Little Bighorn Battlefield National Monument: Gravestones, Picket Fences and Manifest Destiny

December 27, 2008

Earth slides aside and sun’s amber glow spills over undulating hills covered with nursery-green grass. Bullet-holes smolder in the petals of tiny white flowers. Thousands of white gravestones line up like molars, gnaw the newborn day and scream dead soldiers’ names. I look down the row. From here, they look like posts in the white picket fences of American Dreams.

“Little Bighorn Battlefield National Monument memorializes one of the last armed efforts of the northern plains Indians to preserve their ancestral way of life…in 1876, more than 260 soldiers met defeat and death at the hands of several thousand Lakota and Cheyenne warriors…among the dead were Lt. Col. George Armstrong Custer and every member of his immediate command…”

I follow the winding path through the battlefield, going up steep hills and down deep valleys. I crouch in the grass. Billions of grasshoppers jump on tense thighs, backs, necks, shoulders. Billions of grasshoppers crawl into gold-buttoned collars and once-shiny black boots. Skin itches, blisters, bakes in the afternoon sun.

### Exercise data:
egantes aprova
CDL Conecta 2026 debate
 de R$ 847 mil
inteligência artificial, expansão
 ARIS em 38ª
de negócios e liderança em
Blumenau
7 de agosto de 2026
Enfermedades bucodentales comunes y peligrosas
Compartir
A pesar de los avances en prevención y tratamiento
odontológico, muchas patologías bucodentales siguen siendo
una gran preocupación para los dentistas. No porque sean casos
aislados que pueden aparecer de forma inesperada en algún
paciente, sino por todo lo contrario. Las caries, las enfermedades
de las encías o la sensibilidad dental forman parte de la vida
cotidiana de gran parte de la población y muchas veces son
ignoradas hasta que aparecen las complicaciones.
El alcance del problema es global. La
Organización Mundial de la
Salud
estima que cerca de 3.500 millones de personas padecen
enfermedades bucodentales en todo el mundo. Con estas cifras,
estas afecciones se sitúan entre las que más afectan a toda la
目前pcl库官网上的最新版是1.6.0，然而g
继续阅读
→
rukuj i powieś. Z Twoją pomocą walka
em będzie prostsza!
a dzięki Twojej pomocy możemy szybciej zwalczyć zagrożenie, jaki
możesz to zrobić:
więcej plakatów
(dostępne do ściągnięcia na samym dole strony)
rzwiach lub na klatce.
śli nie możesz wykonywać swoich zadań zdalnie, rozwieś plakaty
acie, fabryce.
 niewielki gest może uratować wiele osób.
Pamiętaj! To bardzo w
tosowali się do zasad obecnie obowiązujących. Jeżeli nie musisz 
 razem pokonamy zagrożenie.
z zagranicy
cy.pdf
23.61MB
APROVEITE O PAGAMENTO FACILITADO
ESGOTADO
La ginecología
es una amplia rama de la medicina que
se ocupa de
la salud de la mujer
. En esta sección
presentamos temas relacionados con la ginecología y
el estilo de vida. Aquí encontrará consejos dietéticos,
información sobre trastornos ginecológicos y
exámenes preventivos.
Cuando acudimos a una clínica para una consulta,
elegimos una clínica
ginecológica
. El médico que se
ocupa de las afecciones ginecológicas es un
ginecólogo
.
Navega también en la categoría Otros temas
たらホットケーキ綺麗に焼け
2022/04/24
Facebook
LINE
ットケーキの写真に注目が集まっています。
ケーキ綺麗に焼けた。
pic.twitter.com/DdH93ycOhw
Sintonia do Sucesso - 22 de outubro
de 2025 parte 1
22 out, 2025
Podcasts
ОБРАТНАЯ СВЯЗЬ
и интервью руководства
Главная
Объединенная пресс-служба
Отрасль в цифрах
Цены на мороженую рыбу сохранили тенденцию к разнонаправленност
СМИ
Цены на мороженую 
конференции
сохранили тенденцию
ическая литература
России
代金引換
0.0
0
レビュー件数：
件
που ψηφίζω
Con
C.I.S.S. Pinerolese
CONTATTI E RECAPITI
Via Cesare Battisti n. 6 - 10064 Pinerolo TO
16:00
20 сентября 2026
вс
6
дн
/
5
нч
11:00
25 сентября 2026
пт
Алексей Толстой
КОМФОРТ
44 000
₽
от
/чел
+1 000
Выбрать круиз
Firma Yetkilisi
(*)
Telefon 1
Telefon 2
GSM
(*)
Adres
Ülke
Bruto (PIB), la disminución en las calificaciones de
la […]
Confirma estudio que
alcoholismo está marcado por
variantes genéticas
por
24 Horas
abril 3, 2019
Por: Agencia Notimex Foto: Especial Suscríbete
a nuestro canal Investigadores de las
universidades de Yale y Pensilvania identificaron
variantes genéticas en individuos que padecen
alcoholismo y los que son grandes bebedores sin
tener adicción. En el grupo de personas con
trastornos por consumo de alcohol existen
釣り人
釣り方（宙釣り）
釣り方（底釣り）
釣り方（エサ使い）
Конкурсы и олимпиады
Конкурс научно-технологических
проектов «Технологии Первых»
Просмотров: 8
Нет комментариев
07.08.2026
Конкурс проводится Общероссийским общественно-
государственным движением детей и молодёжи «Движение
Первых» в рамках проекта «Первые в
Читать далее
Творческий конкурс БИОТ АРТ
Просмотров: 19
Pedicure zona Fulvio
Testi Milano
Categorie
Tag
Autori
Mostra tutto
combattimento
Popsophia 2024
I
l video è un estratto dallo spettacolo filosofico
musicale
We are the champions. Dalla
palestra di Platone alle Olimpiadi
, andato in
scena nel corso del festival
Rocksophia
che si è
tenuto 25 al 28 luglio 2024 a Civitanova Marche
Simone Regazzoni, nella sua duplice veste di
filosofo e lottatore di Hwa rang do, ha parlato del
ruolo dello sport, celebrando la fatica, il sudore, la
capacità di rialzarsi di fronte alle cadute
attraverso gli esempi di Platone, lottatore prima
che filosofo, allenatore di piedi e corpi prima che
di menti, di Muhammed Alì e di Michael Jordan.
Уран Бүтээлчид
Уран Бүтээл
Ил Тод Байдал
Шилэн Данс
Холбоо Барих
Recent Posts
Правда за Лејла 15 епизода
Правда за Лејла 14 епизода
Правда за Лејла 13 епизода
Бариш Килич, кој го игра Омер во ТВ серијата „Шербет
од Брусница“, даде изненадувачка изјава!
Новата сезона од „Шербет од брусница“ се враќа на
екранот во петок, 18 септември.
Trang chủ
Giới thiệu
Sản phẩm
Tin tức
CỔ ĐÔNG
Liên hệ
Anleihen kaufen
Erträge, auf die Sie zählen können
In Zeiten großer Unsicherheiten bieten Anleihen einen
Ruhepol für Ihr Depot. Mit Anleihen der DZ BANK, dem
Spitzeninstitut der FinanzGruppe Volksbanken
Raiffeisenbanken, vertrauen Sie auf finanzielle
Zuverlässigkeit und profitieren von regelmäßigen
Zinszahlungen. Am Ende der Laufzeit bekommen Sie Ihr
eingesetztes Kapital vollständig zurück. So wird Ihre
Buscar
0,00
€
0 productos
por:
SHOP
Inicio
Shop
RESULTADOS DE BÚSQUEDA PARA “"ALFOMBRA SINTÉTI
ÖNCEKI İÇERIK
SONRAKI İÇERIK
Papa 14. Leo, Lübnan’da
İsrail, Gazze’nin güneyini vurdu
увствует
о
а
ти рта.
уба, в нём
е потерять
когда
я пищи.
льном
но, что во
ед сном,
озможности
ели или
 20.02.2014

### Explore the material:
**1.** Rewrite the Little Bighorn text from "December 27, 2008" through "of American Dreams.", replacing "amber" with "golden".
**2.** In the Little Bighorn text, which body parts do the grasshoppers jump on?

### Exercise responses:
**1.**
December 27, 2008

Earth slides aside and sun’s golden glow spills over undulating hills covered with nursery-green grass. Bullet-holes smolder in the petals of tiny white flowers. Thousands of white gravestones line up like molars, gnaw the newborn day and scream dead soldiers’ names. I look down the row. From here, they look like posts in the white picket fences of American Dreams.

**2.** thighs, backs, necks, shoulders